**Task material**
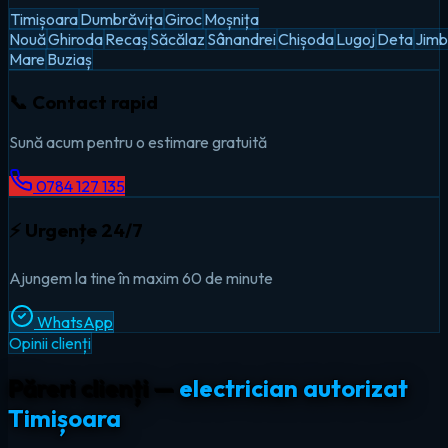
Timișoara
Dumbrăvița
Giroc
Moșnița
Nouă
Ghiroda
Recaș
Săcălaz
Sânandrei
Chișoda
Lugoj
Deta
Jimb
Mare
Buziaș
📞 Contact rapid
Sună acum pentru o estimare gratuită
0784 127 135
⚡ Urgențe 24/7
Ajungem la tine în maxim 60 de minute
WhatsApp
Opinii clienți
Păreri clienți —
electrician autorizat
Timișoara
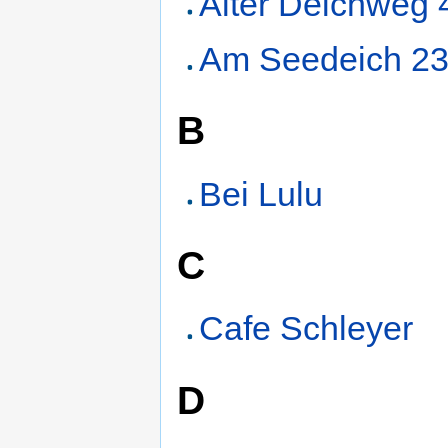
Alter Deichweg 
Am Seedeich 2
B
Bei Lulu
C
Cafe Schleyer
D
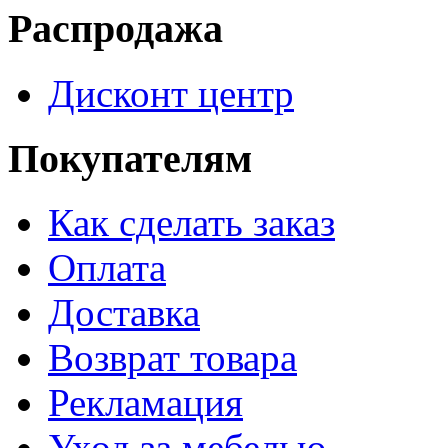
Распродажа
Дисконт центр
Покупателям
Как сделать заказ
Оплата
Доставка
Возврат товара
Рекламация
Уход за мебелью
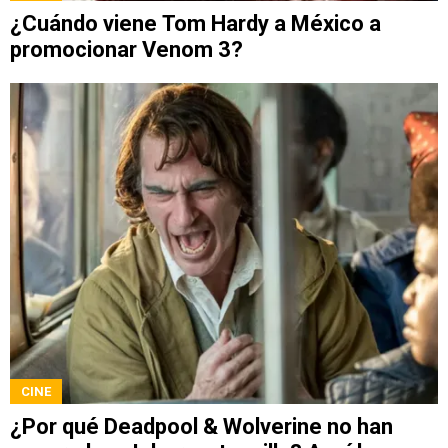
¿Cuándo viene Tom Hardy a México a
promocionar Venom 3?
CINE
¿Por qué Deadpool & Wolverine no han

--

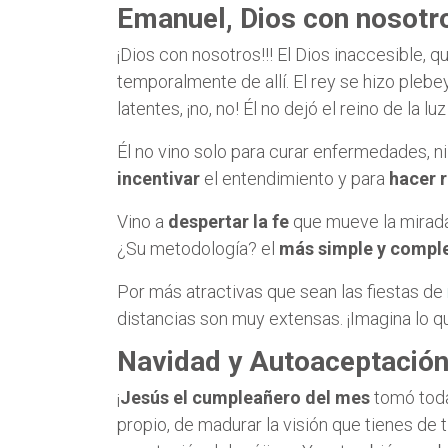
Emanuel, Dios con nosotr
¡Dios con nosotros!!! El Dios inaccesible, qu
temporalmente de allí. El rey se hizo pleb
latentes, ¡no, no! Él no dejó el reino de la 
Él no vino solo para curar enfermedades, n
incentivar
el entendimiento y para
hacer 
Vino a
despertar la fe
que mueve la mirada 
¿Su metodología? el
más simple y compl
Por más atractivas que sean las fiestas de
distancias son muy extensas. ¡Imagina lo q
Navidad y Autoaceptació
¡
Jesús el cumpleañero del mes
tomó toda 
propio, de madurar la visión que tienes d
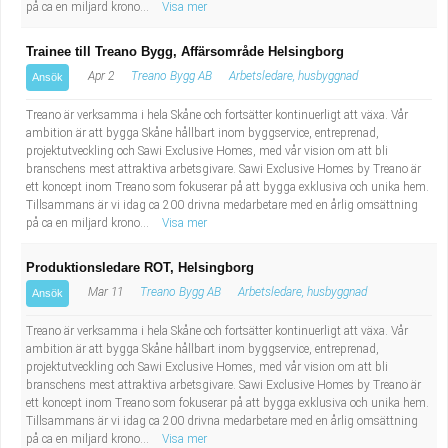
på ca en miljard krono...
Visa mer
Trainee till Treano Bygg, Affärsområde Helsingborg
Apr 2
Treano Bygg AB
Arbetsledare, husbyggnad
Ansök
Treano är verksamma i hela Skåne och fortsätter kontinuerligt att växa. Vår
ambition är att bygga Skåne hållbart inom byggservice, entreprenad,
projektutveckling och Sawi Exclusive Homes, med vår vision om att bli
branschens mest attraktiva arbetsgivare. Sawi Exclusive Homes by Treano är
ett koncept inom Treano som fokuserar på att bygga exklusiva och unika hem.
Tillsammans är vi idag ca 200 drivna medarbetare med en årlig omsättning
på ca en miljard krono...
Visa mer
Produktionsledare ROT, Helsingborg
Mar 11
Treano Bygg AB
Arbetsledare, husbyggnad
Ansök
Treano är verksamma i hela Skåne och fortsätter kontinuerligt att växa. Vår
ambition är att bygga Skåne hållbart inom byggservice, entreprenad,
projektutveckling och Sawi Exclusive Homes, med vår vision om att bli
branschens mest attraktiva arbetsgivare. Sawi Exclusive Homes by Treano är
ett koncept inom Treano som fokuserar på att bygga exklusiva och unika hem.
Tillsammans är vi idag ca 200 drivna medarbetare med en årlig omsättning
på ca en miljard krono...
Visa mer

==

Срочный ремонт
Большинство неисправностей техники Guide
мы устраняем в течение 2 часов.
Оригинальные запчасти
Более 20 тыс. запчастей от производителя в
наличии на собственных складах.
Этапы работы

**Task goal**
Reproduce the lines of the records verbatim, from the line containing "Emanuel, Dios con nosotr" up to and including the line containing "propio, de madurar la visión que tienes d".

**Expected answer**
Emanuel, Dios con nosotr
¡Dios con nosotros!!! El Dios inaccesible, qu
temporalmente de allí. El rey se hizo pleb
latentes, ¡no, no! Él no dejó el reino de la 
Él no vino solo para curar enfermedades, n
incentivar
el entendimiento y para
hacer 
Vino a
despertar la fe
que mueve la mirada 
¿Su metodología? el
más simple y compl
Por más atractivas que sean las fiestas de
distancias son muy extensas. ¡Imagina lo q
Navidad y Autoaceptació
¡
Jesús el cumpleañero del mes
tomó toda 
propio, de madurar la visión que tienes d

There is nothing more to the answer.